2018年9月28日,インドネシアの中スラウェシ州のPalの北部で地震があり,津波と液状化で2113人が死亡,行方不明が1300人という大きな被害が出ました.このとき,地震にともなって非常に大規模な液状化が発生し,まちが一瞬にしてなくなるという大きな災害がありました.下の2枚の写真は,そのエリアの被災前後の写真です.被災前がGoogleマップ,被災後はGoogleEarthです.被害エリアは全長が2km以上あります.

液状化発生前のまち
液状化発生後のまち

 JICAの調査による説明では,次のような図とともに,液状化が発生し,それが原因でゆるい傾斜の地盤に地滑りが発生したとされています.(【図解・国際】液状化に伴う地滑りのメカニズム(2018年10月)JIJI.COM)

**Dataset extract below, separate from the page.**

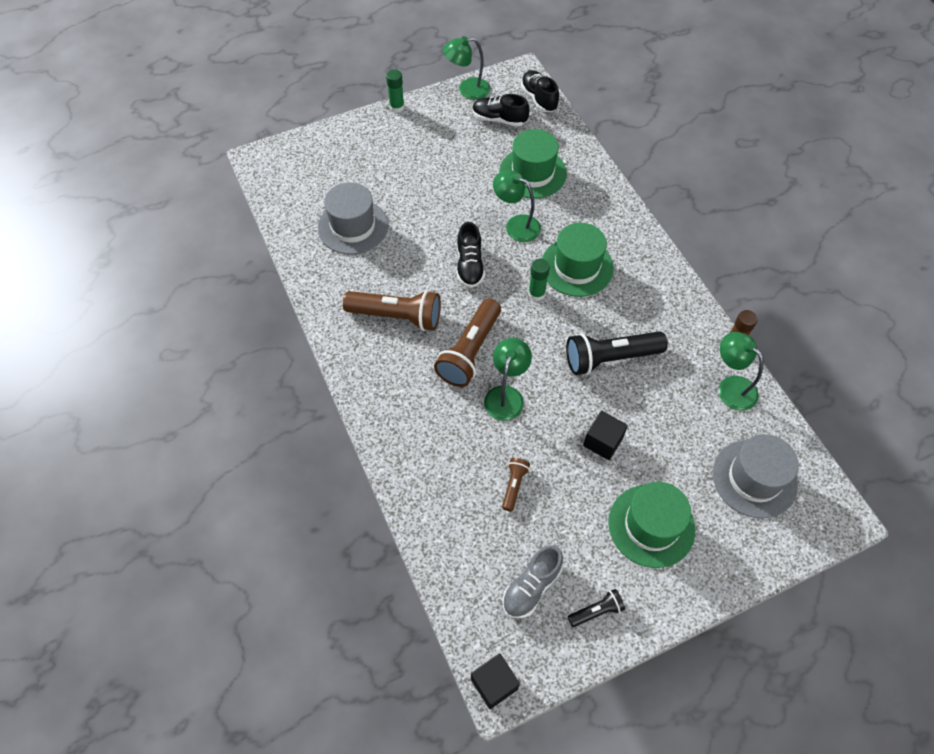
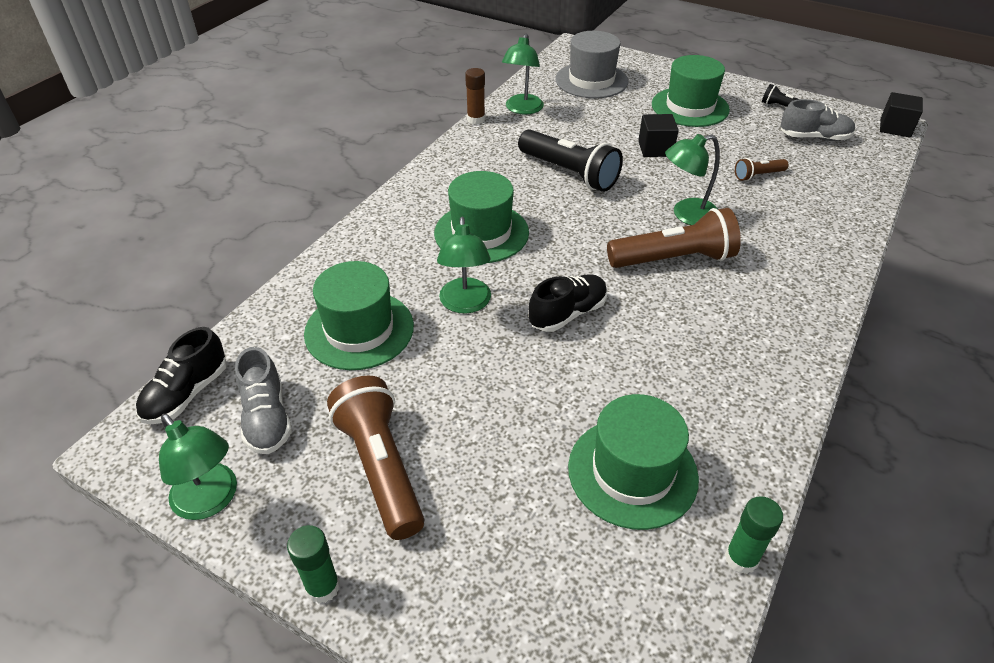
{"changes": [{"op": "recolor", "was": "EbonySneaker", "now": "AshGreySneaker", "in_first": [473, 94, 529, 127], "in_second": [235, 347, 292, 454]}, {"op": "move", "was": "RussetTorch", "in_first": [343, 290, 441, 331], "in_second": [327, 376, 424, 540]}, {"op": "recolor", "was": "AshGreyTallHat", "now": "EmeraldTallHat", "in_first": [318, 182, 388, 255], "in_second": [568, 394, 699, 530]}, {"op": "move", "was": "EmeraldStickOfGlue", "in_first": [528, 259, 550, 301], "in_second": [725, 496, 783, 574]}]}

 この時の状況は動画としてもYoutubeで配信されています.(Crazy! Satellite Timelapse Shows Liquefaction During Indonesia Earthquake

動画を見る

もう一つ,このような動画があります.(Footage shows Indonesian earthquake causing soil liquefaction)こちらは,その現場にいた人の撮影によるものですが,確かに,家々がすべっていっているように見えます.

https://www.youtube.com/watch?v=c4sZlz8GuMI

何とも恐ろしいですね.そこでGoogleEarthでこの場所の断面図を作ってみました.(→GoogleEarthで断面図を作る方法

 西側の川に向かって緩やかな傾斜があります. 図は縦が強調されているので,実際にはもっと緩やかです.2kmで39m程度の非常にゆるい勾配(約2%勾配)です.このようなゆるい地盤が地すべりをおこしたのでした.なお,この原因として,単なる液状化ではなく,火山灰層がクイッククレイ(鋭敏粘土)という現象を発生させたのではないかとも考えられます.今後の研究を待ちたいと思います.